* [WHAT YOU WILL DO]:
Could you reproduce the lines of the records unchanged, starting at the line that contains "KEYRINGS LEATHER" and ending at the final line of the records, with nothing else?

Start of THE RECORDS

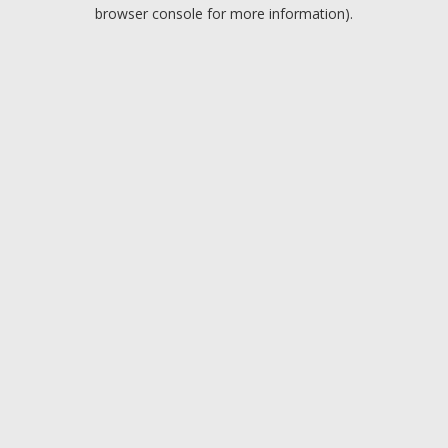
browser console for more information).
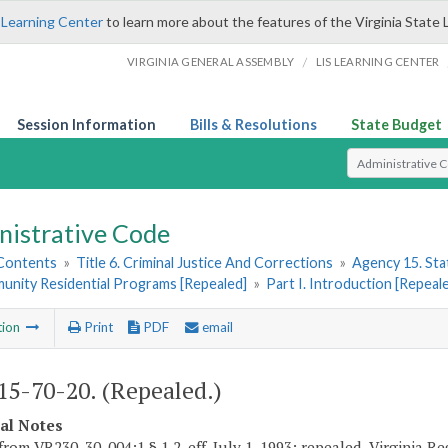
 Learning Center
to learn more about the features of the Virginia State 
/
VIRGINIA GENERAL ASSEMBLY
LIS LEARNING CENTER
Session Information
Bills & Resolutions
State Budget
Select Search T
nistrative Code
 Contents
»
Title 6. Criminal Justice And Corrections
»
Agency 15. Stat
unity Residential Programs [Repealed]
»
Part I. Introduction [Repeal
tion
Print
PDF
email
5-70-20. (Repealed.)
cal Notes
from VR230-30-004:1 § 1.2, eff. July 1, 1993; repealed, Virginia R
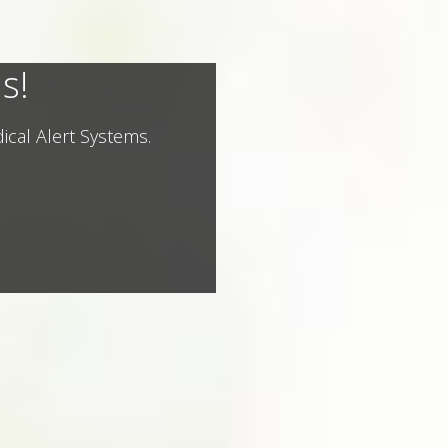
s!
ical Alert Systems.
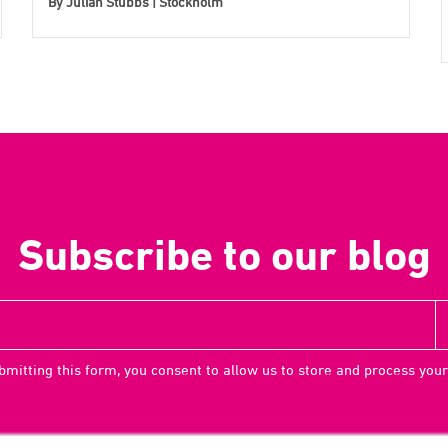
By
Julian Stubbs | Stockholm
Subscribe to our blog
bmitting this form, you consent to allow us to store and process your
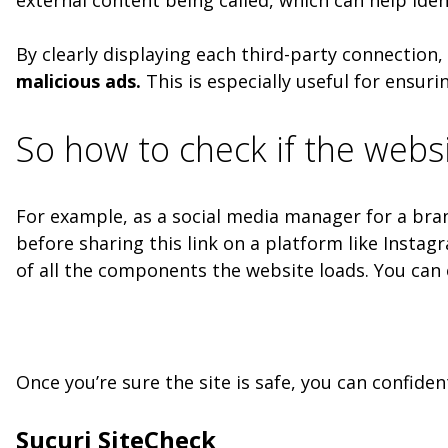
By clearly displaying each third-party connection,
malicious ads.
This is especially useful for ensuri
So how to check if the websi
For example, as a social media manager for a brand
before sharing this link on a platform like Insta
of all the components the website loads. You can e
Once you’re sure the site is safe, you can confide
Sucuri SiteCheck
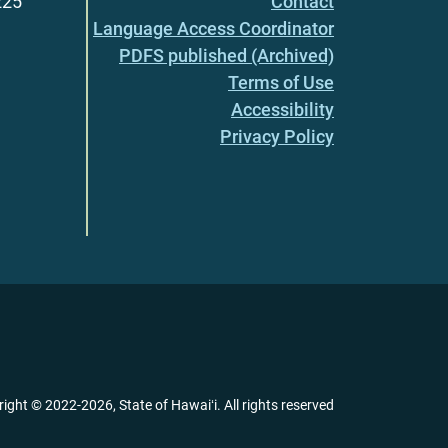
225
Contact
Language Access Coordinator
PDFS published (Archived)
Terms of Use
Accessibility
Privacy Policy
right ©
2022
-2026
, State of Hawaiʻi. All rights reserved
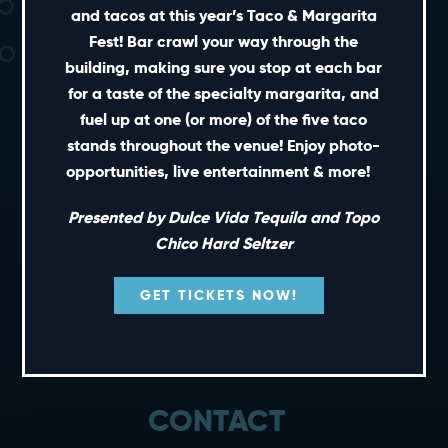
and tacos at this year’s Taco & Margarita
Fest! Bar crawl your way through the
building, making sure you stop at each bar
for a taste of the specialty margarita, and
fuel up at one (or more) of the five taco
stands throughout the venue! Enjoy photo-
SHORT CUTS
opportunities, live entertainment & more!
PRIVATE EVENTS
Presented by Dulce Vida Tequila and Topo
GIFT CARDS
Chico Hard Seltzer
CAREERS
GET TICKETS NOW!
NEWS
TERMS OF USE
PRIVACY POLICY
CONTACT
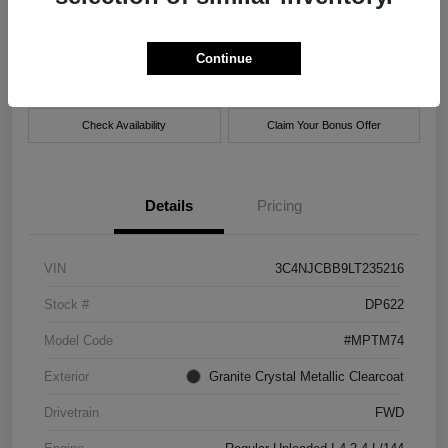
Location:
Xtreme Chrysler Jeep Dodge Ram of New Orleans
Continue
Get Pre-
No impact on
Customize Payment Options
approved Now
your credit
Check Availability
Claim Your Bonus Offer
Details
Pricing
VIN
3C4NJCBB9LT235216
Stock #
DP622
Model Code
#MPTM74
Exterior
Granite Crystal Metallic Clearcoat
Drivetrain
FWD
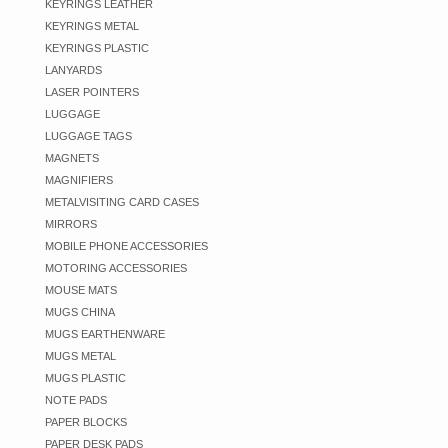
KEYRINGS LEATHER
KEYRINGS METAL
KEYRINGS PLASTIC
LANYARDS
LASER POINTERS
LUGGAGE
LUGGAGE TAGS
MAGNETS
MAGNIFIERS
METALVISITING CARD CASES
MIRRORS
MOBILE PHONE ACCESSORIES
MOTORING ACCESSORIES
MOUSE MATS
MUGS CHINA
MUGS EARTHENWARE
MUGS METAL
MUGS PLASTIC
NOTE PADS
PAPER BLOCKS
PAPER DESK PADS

End of THE RECORDS

* [ANSWER TO THIS TASK]:
KEYRINGS LEATHER
KEYRINGS METAL
KEYRINGS PLASTIC
LANYARDS
LASER POINTERS
LUGGAGE
LUGGAGE TAGS
MAGNETS
MAGNIFIERS
METALVISITING CARD CASES
MIRRORS
MOBILE PHONE ACCESSORIES
MOTORING ACCESSORIES
MOUSE MATS
MUGS CHINA
MUGS EARTHENWARE
MUGS METAL
MUGS PLASTIC
NOTE PADS
PAPER BLOCKS
PAPER DESK PADS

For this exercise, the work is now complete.